(THE TASK): Of the lines listed below, return exactly those that run from the line containing "459 325 38.59" through the line containing "492 313 3.09", both included.

[Saved entries]
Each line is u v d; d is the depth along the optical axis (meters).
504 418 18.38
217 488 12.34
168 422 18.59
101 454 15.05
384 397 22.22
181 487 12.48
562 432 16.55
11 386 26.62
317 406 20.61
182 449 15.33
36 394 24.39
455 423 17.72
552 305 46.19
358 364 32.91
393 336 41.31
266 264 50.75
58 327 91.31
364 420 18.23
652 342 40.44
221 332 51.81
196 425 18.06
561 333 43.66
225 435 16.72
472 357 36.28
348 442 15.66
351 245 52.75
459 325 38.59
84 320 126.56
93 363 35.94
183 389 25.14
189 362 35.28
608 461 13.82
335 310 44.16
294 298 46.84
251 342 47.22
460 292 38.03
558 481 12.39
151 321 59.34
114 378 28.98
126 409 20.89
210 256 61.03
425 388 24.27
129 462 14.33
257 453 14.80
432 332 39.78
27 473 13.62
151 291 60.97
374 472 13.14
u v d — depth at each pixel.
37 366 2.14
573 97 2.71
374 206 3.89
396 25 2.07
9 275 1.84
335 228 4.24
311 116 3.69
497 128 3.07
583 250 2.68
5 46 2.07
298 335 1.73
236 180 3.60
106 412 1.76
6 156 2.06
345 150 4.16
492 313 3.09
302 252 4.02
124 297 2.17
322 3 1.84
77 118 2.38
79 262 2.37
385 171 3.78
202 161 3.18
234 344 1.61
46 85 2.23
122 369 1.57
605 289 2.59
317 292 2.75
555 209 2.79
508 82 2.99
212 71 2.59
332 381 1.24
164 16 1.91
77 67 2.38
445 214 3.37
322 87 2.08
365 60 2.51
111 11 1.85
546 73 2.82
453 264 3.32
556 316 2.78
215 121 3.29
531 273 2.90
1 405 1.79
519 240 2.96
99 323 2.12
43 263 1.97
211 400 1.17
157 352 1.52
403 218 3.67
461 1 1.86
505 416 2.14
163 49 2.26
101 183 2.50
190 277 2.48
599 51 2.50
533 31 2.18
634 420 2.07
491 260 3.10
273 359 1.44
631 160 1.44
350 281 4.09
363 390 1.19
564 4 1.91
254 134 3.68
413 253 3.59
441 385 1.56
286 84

(YOUR RESPONSE):
459 325 38.59
84 320 126.56
93 363 35.94
183 389 25.14
189 362 35.28
608 461 13.82
335 310 44.16
294 298 46.84
251 342 47.22
460 292 38.03
558 481 12.39
151 321 59.34
114 378 28.98
126 409 20.89
210 256 61.03
425 388 24.27
129 462 14.33
257 453 14.80
432 332 39.78
27 473 13.62
151 291 60.97
374 472 13.14
u v d — depth at each pixel.
37 366 2.14
573 97 2.71
374 206 3.89
396 25 2.07
9 275 1.84
335 228 4.24
311 116 3.69
497 128 3.07
583 250 2.68
5 46 2.07
298 335 1.73
236 180 3.60
106 412 1.76
6 156 2.06
345 150 4.16
492 313 3.09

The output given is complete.